Patients had a mean baseline MFIS score of 51.3 and were randomly assigned to one of four medication administration sequences. Data from 136 participants were available for the analysis of the primary outcome (change in MFIS score), and 111 participants completed all four medication periods.

In the intent-to-treat analysis, the least-squares means of total MFIS scores at the maximally tolerated dose were as follows: 40.7 with placebo, 41.2 with amantadine, 39.0 with modafinil, and 38.7 with methylphenidate (P = .20 for the overall medication effect; P > .05 for all pairwise comparisons).

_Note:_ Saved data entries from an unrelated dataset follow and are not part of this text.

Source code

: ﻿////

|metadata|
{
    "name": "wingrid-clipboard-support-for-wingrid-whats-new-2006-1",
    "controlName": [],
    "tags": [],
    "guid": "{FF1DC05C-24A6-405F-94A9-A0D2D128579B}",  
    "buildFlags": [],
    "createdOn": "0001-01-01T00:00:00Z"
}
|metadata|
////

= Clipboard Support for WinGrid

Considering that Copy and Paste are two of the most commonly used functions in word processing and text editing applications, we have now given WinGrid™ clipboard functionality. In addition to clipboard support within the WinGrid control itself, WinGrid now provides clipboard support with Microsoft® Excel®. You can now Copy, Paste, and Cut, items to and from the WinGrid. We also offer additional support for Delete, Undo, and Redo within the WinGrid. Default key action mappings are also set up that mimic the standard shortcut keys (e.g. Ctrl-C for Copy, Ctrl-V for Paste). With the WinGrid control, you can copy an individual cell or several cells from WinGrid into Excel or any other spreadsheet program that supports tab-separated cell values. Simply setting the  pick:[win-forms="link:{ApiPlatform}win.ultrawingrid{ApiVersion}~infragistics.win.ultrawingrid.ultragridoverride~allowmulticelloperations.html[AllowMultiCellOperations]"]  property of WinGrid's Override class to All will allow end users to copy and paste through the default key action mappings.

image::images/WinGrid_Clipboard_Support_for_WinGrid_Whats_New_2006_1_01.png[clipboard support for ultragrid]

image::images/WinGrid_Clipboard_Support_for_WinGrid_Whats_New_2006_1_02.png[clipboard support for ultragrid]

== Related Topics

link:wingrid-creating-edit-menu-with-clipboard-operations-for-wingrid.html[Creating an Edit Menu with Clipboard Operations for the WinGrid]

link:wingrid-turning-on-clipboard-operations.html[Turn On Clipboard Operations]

"All medications and placebo reduced the MS fatigue score by 10-12 points from baseline, so there was quite a substantial placebo effect," Nourbakhsh noted.

There was no statistically significant difference in the physical and cognitive subscales of MFIS and quality of life measures between any of the study medications and placebo.

All three drugs were associated with an increase in adverse effects versus placebo.

Nourbakhsh says he is hopeful that this negative study may stimulate further research into new targets and medications for MS fatigue.

His group has recently conducted a pilot study of IV ketamine in MS fatigue with some encouraging results, but he stressed it needs to be tested in a larger study before it can be recommended for use in clinical practice.

"While an IV medication is not ideal, the effect did seem to be quite long-lived with a difference still evident at 28 days, so it could perhaps be dosed once a month, which could be feasible," he said.

Commenting on the TRIUMPHANT study for Medscape Medical News, Jeff Cohen, MD, Cleveland Clinic, Ohio, said: "Fatigue is a common, often disabling, symptom of MS. It is poorly understood and probably encompasses several mechanisms. There currently is no generally effective treatment for MS-related fatigue."

"These results are not surprising and confirm previous studies," Cohen said. "Despite no benefit from these medicines for patients as a group, they are occasionally helpful for individual patients, so they are frequently tried empirically."

"It also is important to address any factors besides MS that may be causing or contributing to fatigue, for example, sleep disruption, medication side effects, depression, other medical conditions such as anemia or hypothyroidism," he added.

Nourbakhsh has reported receiving personal compensation for consulting, serving on a scientific advisory board, speaking, or other activities for Jazz Pharmaceuticals.

American Academy of Neurology (AAN) 2020 Annual Meeting.